In 2012, Magelli launched Apervita to enable health professionals and enterprises to capture, share and use health knowledge. Customers can access the analytics and integrate them into their workflow. One algorithm Mayo is sharing through Apervita helps doctors quickly sift through data and identify patients at risk for sudden cardiac arrest.
“We are sharing our algorithms to empower others to deliver patients the best healthcare,” Dr. Paul Friedman, Mayo's vice chair of cardiovascular medicine, said in an Apervita news release. Friedman was not available for an interview.
Besides Mayo, several other major systems including the University of California at San Francisco and Johns Hopkins have uploaded their algorithms. The most popular analytics focus on early warnings for patient deterioration and reducing hospital readmissions.
Dr. Dana Edelson, a hospitalist at University of Chicago Medicine and co-founder of analytics startup Quant, is working on commercializing an algorithm that uses 30 variables, including vitals signs and demographic data, to predict cardiac arrest, need for intensive care and mortality within 24 hours. The algorithm is 93% accurate, she said. But up to now, disseminating this type of algorithm outside her institution has been difficult.

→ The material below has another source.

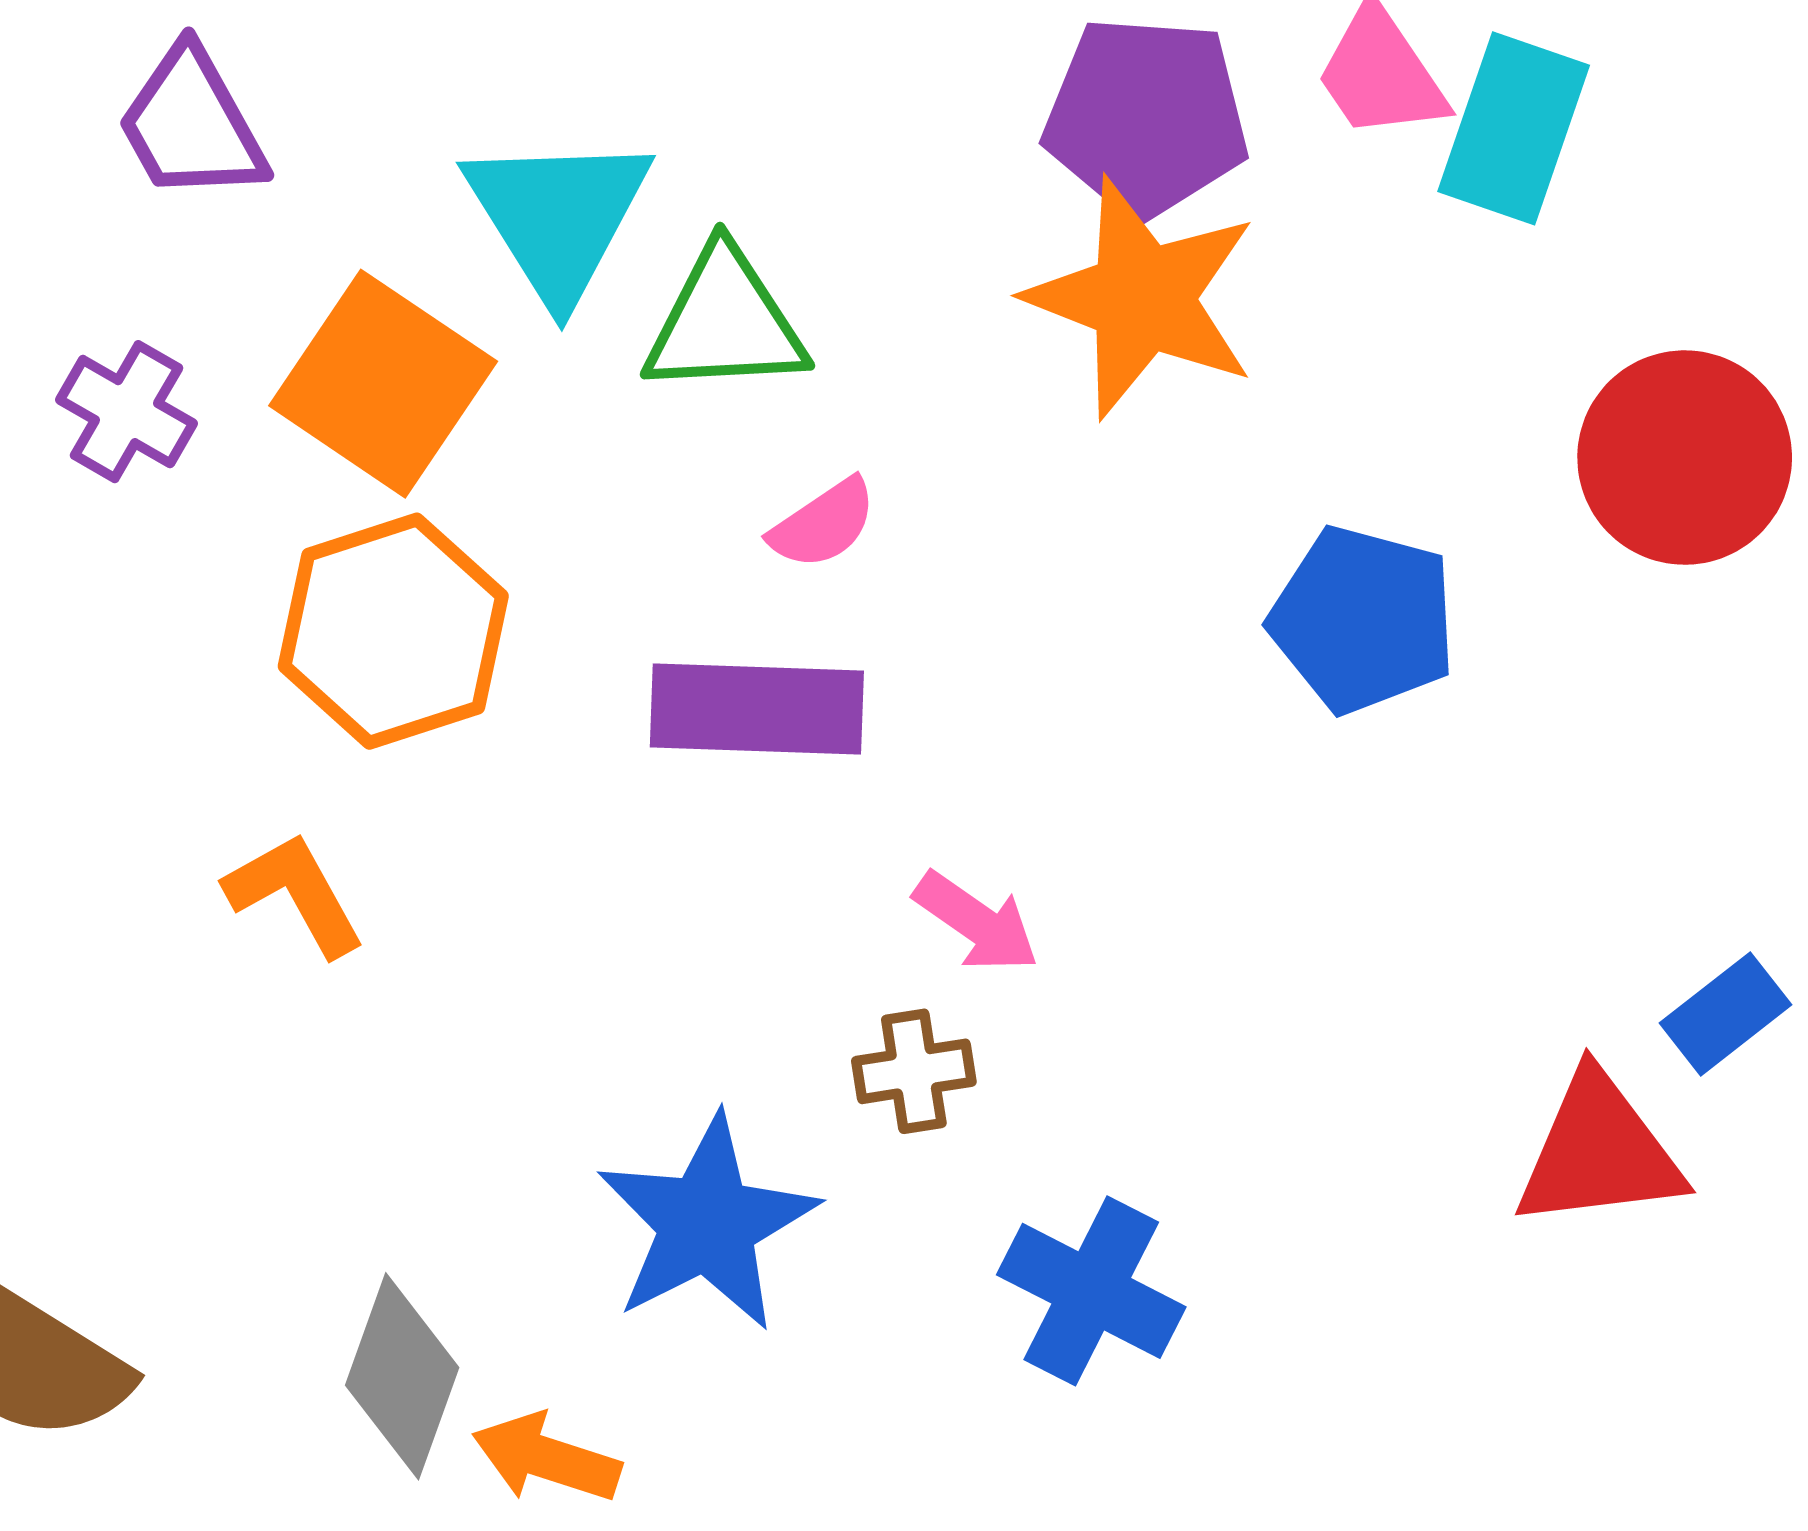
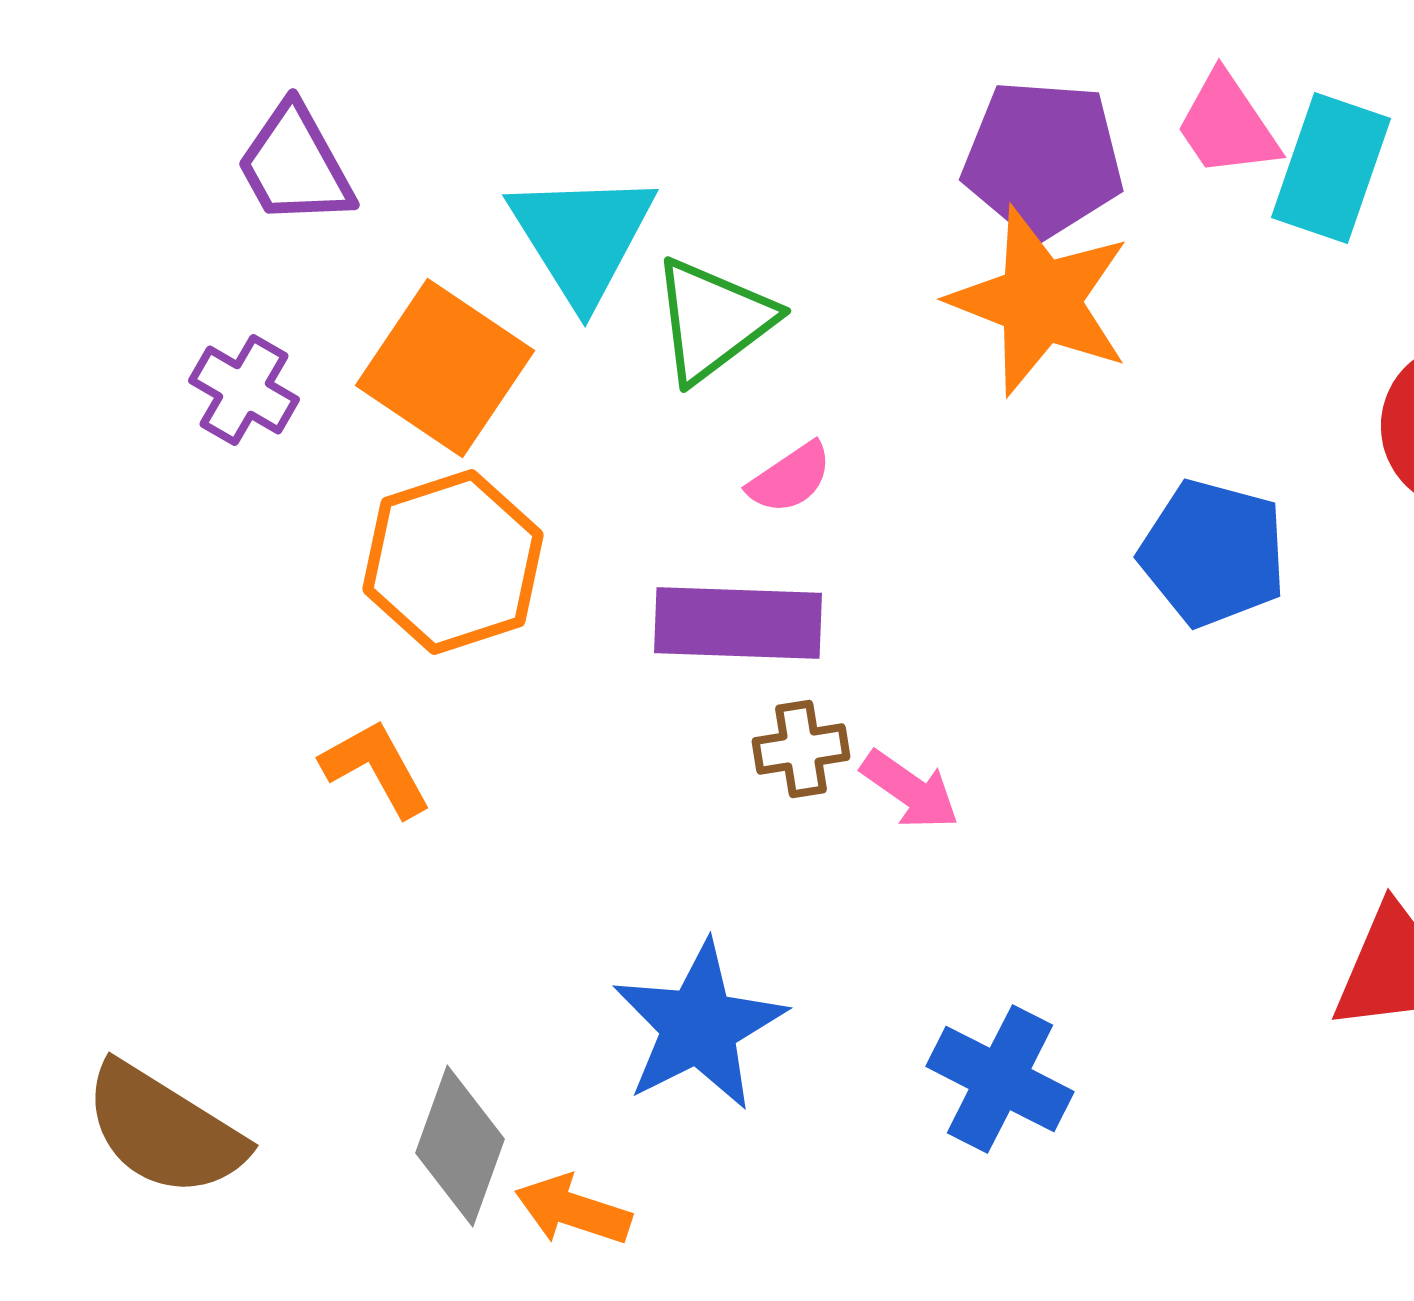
green triangle: (725, 322) -> (713, 320), turned -34
brown cross: (914, 1071) -> (801, 749), moved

So she's collaborating with Apervita. “We spent years accumulating data, coming up with an algorithm, publishing that algorithm—and then to actually get it from that stage to (hospitals adopting it) turns out to be even more challenging,” she said. “It can take a very long time. And it's expensive.”
Apervita recently announced an $18 million funding round, including GE Ventures. The funding will be used to increase the number of developers and buyers on the market, Magelli said.
The healthcare algorithms Apervita shares are what he calls “computable,” meaning the protocol can be written into software code. While a top-notch clinician might be able to detect patient deterioration better than a software program, that person can't be everywhere and can't continuously monitor patients. Software analytics parsing data can monitor all the patients all the time, he said.
So one could create an algorithm, for example, that crunches patient data and predicts hospital readmissions. But institutions with such algorithms find it difficult to build and commercialize the software because of difficulties with distribution. “We're seeing an incredible rate of growth in computable content,” he said. But he's not seeing a conversion of that content into software and hopes his company can help solve that problem.
One technical challenge is getting a health system's clinical data and the software to “communicate.” The health system generally has to build an interface, which is expensive and laborious.
Magelli's solution was to build a cloud-based marketplace. Apervita offers standard templates for hospitals and other healthcare providers to upload their data and connect that data to analytics written by software developers based on a standardized, repeatable process. For each analytic, contributing providers may upload one or two streams of data related to a few vital signs or demographics. For example, on Apervita a customer can search for an algorithm on infection rates, scrutinize the evidence provided by the software developer and then apply that to its own population.